Even though we are only now seeing significant growth in female-led businesses, this country has seen a long line of talented and hugely influential female business owners. Leading names include the late Mary Guiney, who took over the management of the iconic Clery’s department store on Dublin’s O’Connell Street following the death of her husband; Margaret Heffernan, who assumed control of Dunnes Stores at a particularly trying time following the arrest of her brother Ben on drugs charges in the US; and Myrtle Allen, who took her love of food to another level by developing the hugely popular Ballymaloe estate.

Some early-stage female entrepreneurs who have made a mark in more recent times include Dorothy Creaven, whose Element Software business secured €50,000 in funding from Enterprise Ireland’s Competitive Start Fund in 2013; Kim Knowles, whose jewellery eCommerce start-up ColdLilies.com  also received €50,000 from the same fund a year later, in 2014; and Jane English, who has developed Wineport Lodge into a leading restaurant and boutique hotel.

3 Action Points

1

Don’t be afraid of taking the plunge.
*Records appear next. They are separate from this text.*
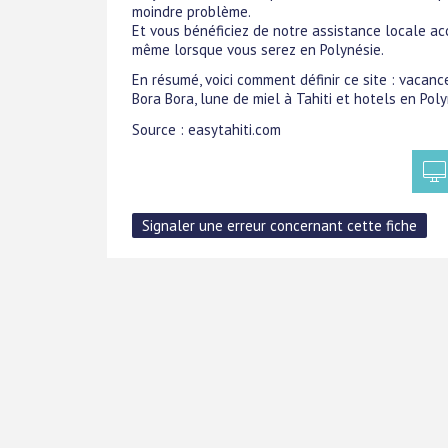
moindre problème.
Et vous bénéficiez de notre assistance locale acc
même lorsque vous serez en Polynésie.
En résumé, voici comment définir ce site : vacanc
Bora Bora, lune de miel à Tahiti et hotels en Poly
Source : easytahiti.com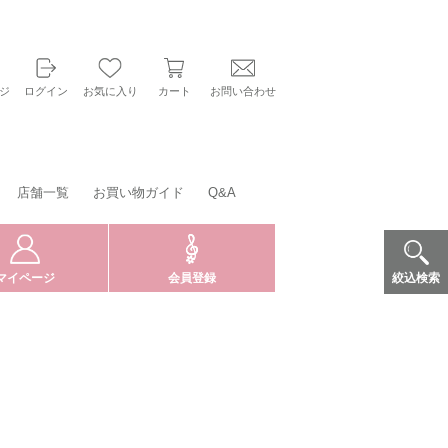
ジ
ログイン
お気に入り
カート
お問い合わせ
店舗一覧
お買い物ガイド
Q&A
絞込検索
マイページ
会員登録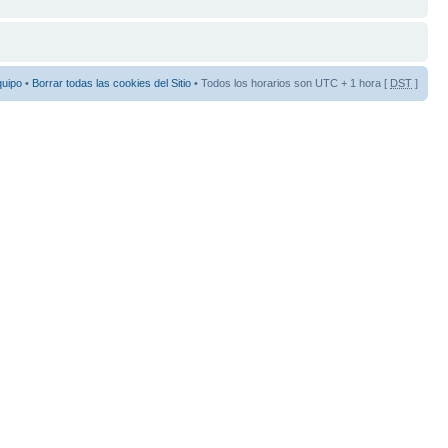
quipo
•
Borrar todas las cookies del Sitio
• Todos los horarios son UTC + 1 hora [
DST
]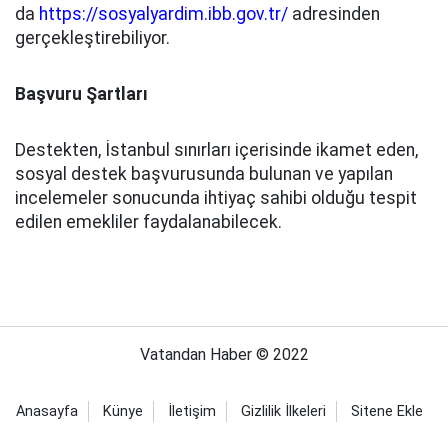
da
https://sosyalyardim.ibb.gov.tr/
adresinden
gerçekleştirebiliyor.
Başvuru Şartları
Destekten, İstanbul sınırları içerisinde ikamet eden,
sosyal destek başvurusunda bulunan ve yapılan
incelemeler sonucunda ihtiyaç sahibi olduğu tespit
edilen emekliler faydalanabilecek.
Vatandan Haber © 2022
Anasayfa
Künye
İletişim
Gizlilik İlkeleri
Sitene Ekle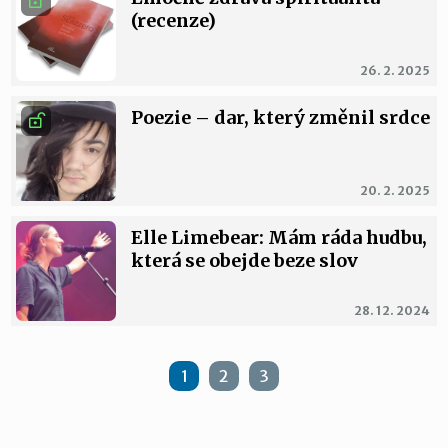
(recenze)
26. 2. 2025
Poezie – dar, který změnil srdce
20. 2. 2025
Elle Limebear: Mám ráda hudbu,
která se obejde beze slov
28. 12. 2024
1
2
3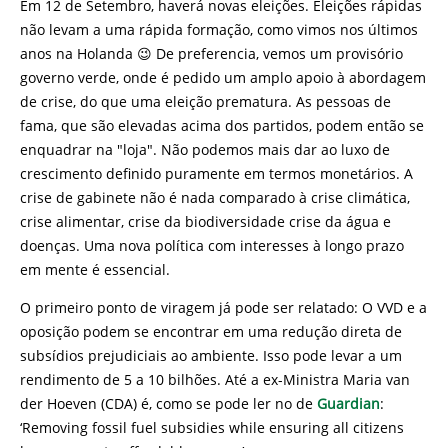
Em 12 de Setembro, haverá novas eleições. Eleições rápidas
não levam a uma rápida formação, como vimos nos últimos
anos na Holanda 😉 De preferencia, vemos um provisório
governo verde, onde é pedido um amplo apoio à abordagem
de crise, do que uma eleição prematura. As pessoas de
fama, que são elevadas acima dos partidos, podem então se
enquadrar na "loja". Não podemos mais dar ao luxo de
crescimento definido puramente em termos monetários. A
crise de gabinete não é nada comparado à crise climática,
crise alimentar, crise da biodiversidade crise da água e
doenças. Uma nova política com interesses à longo prazo
em mente é essencial.
O primeiro ponto de viragem já pode ser relatado: O VVD e a
oposição podem se encontrar em uma redução direta de
subsídios prejudiciais ao ambiente. Isso pode levar a um
rendimento de 5 a 10 bilhões. Até a ex-Ministra Maria van
der Hoeven (CDA) é, como se pode ler no de
Guardian
:
‘Removing fossil fuel subsidies while ensuring all citizens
One of the main reasons identified by research of why women were under-represented among entrepreneurs was because they were risk-averse. With a number of female-only programmes and funds available, there’s never been a better time to give entrepreneurship a shot.

2

Investigate the supports available. Look for national and local support networks, wherever you are. The chances are that you will be able to avail of an opportunity no matter where you are based.

3

Seek advice. If you are unsure of how to proceed, seek out a female business owner who has taken the plunge and ask for assistance. The many networking events around the country provide the perfect opportunity for this kind of meeting.